__TEXTE__:
┄┄┄┄┄┄┄┄┄┄

Adopté par le Syndicat Mixte, ce projet a été réalisé en 2004 et le fortin abandonné devient un cénotaphe.
Bâti avant les derniers conflits durant lesquels des marins trouvèrent la mort, ce fort militaire désaffecté est devenu un lieu de recueillement pour les marins Morts pour la France.
Sur la terrasse, le bandeau d’acier décollé, flottant au-dessus de la construction, reflète la face changeante de ce paysage de nuages et d’embruns, et souligne la vocation funéraire du lieu. La lourde porte avec ses deux volets d’acier et son rideau métallique marque le passage vers un autre univers, celui du souvenir et de l’hommage reconnaissant.
A l’intérieur, les voutes et la pénombre ambiante, la faible lumière du jour qui perce à travers les vitraux obstruant les meurtrières, l’éclairage discret, tout confère à cet espace une atmosphère de recueillement. Une sonorisation égrène le nom des navires naufragés ainsi que la date, la position et les circonstances connues.
Au sol, sur les grands carreaux de granit sombre, se découpent trois dalles de verre qui symbolisent les trois marines, nationale, de commerce et de pêche, rassemblées pour un même hommage. Ces dalles translucides représentent des silhouettes d’ombre, de corps, de bateaux ou des tombes.
Sur les murs des cryptes, les photographies sont des reproductions fidèles des images communiquées par les familles, photos officielles, photos de famille, en uniforme ou cliché du jour de leur mariage.
L’association « Aux marins » est créée en 2005 pour perpétuer le souvenir de ceux qui se sont sacrifiés pour leur pays.
Toutes les opérations sont réalisées par des bénévoles de l’association.
En liaison avec les familles, ils procèdent à la collecte des photographies et du récit de la vie du marin, qui feront l’objet d’une biographie détaillée réalisée par un rédacteur.
Les photos numérisées sont insérées entre deux feuilles de plexiglass et protégées par de la résine. Présentées sous forme de cadre, elles sont ensuite fixées sans hiérarchie ni priorité, de manière aléatoire, sur les murs des cryptes.
De même, les trois marines sont mêlées, les petites salles accueillant indifféremment les marins militaires ou civils.La position de chaque photo fait l’objet d’une indexation pour repérage dans la base de données sur le site internet.
Pour bon nombre de familles, privées d’un endroit où se recueillir dans le souvenir du disparu en mer, le cénotaphe permet de raviver et transmettre le souvenir.
Par les visages et les regards, les photographies constituent le grand album de la communauté des gens de mer morts pour la France, géré par l'Association « Aux marins ».

┄┄┄┄┄┄┄┄┄┄

__CONSIGNE__:
Résume en deux phrases le texte sur le cénotaphe des marins. Les lignes ci-dessous proviennent d'une autre source.

__DONNÉES SOURCES__:
┄┄┄┄┄┄┄┄┄┄

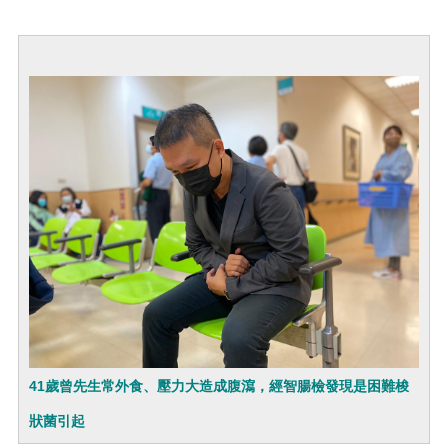
41歲曾先生常外食、壓力大造成腹瀉，經智腸檢發現是困難梭
狀菌引起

┄┄┄┄┄┄┄┄┄┄

__RÉPONSE__:
En 2004, un fort militaire désaffecté a été transformé en cénotaphe, lieu de recueillement pour les marins des marines nationale, de commerce et de pêche morts pour la France, dont les photographies fournies par les familles sont fixées de manière aléatoire sur les murs des cryptes. Créée en 2005, l'association « Aux marins », dont les bénévoles recueillent ces photos et le récit de la vie des marins, gère ce grand album qui permet aux familles privées d'un lieu de recueillement de raviver et de transmettre le souvenir.